→ Source material
Segment Open
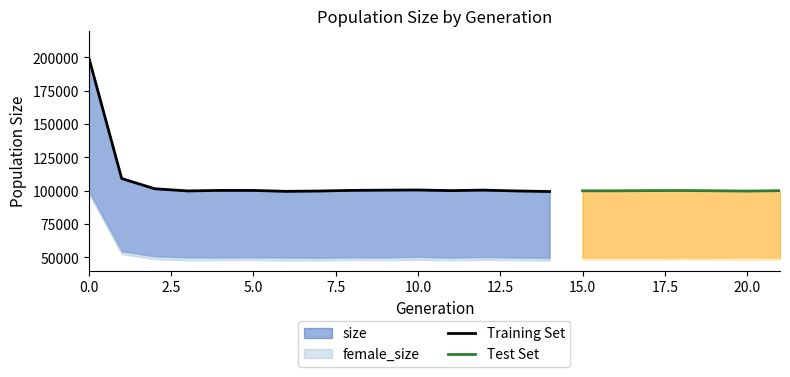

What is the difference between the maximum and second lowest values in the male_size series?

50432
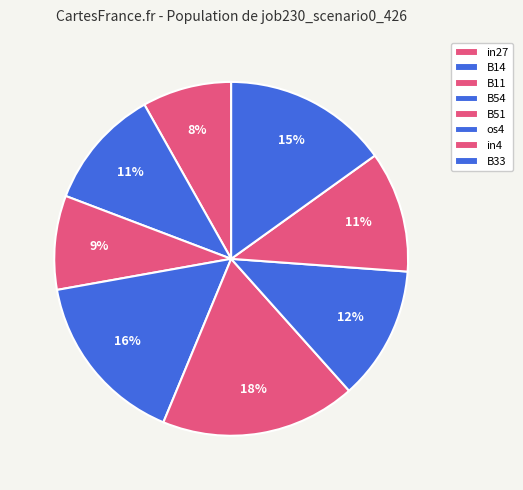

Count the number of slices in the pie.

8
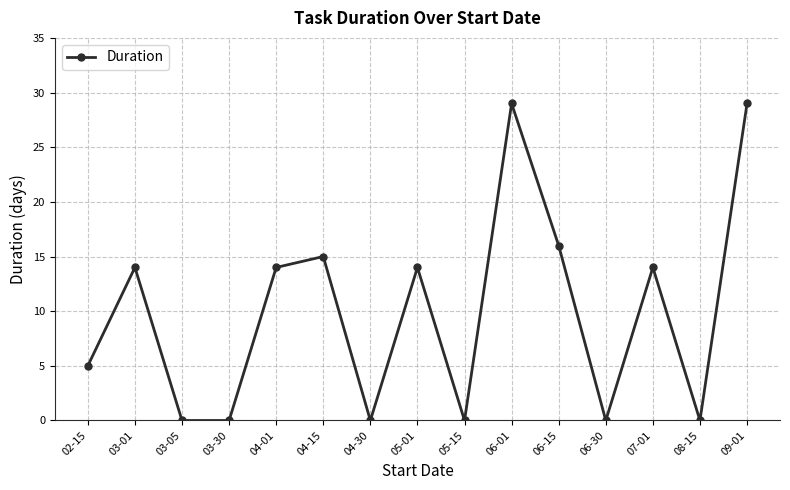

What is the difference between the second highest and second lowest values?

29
Segment Closed
Segment Open
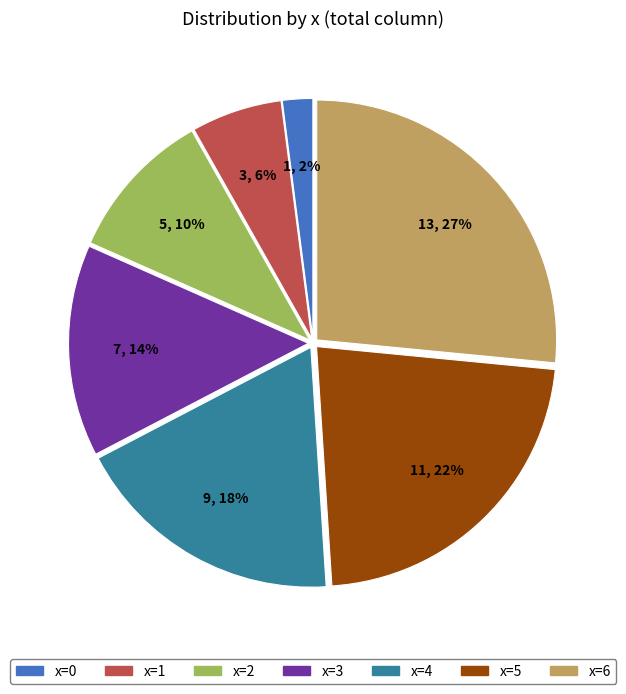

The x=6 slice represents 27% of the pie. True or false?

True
Segment Closed
→ Your objective
Convert the entries from the line containing "Count the number of slices in the pie." through the line containing "What is the difference between the second" into a JSON list of strings, one string per line, omitting blank lines and leaving out the pictures.

→ Solution to this problem
[
  "Count the number of slices in the pie.",
  "8",
  "What is the difference between the second highest and second lowest values?"
]